> **Provided data**
↓
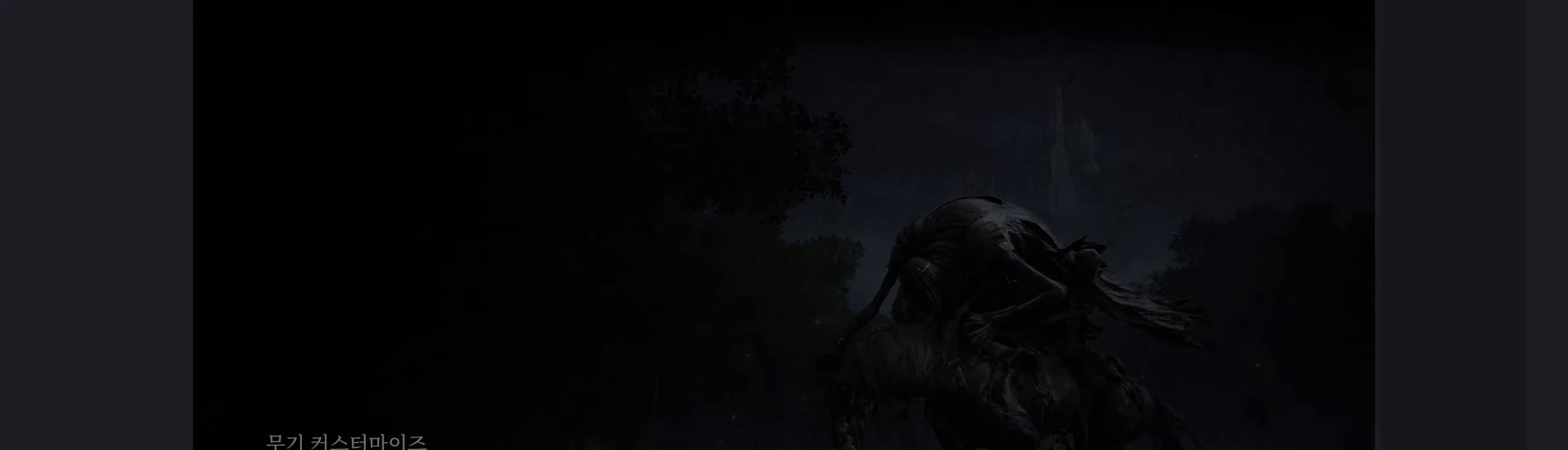
{"buttons": ["A"], "left_stick": "center", "events": [[467, "A", "down"]]}
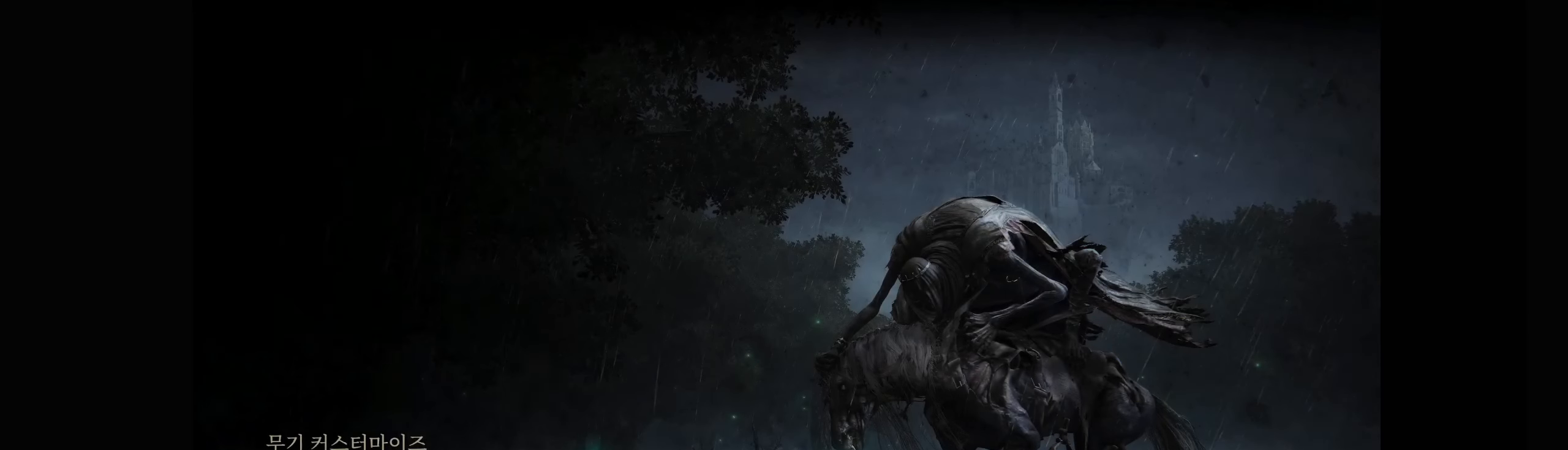
{"buttons": [], "left_stick": "center", "events": [[100, "A", "up"]]}
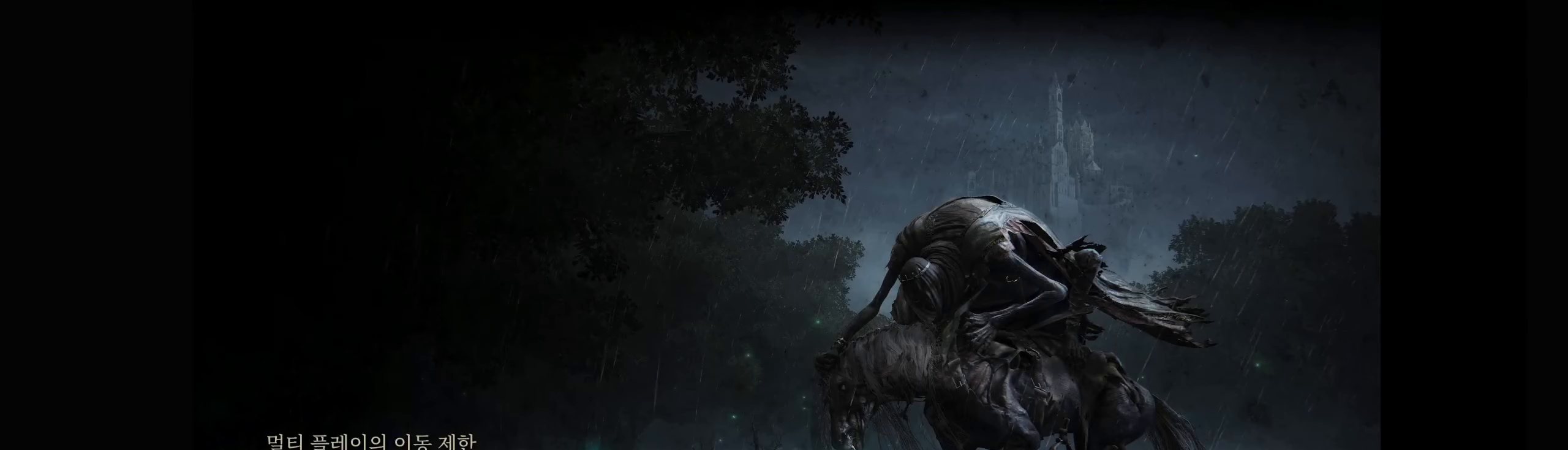
{"buttons": [], "left_stick": "center", "events": [[217, "A", "down"], [350, "A", "up"]]}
↑
> **Problem statement**
For this listing, copy out every line that includes the word "down".

> **Task solution**
{"buttons": ["A"], "left_stick": "center", "events": [[467, "A", "down"]]}
{"buttons": [], "left_stick": "center", "events": [[217, "A", "down"], [350, "A", "up"]]}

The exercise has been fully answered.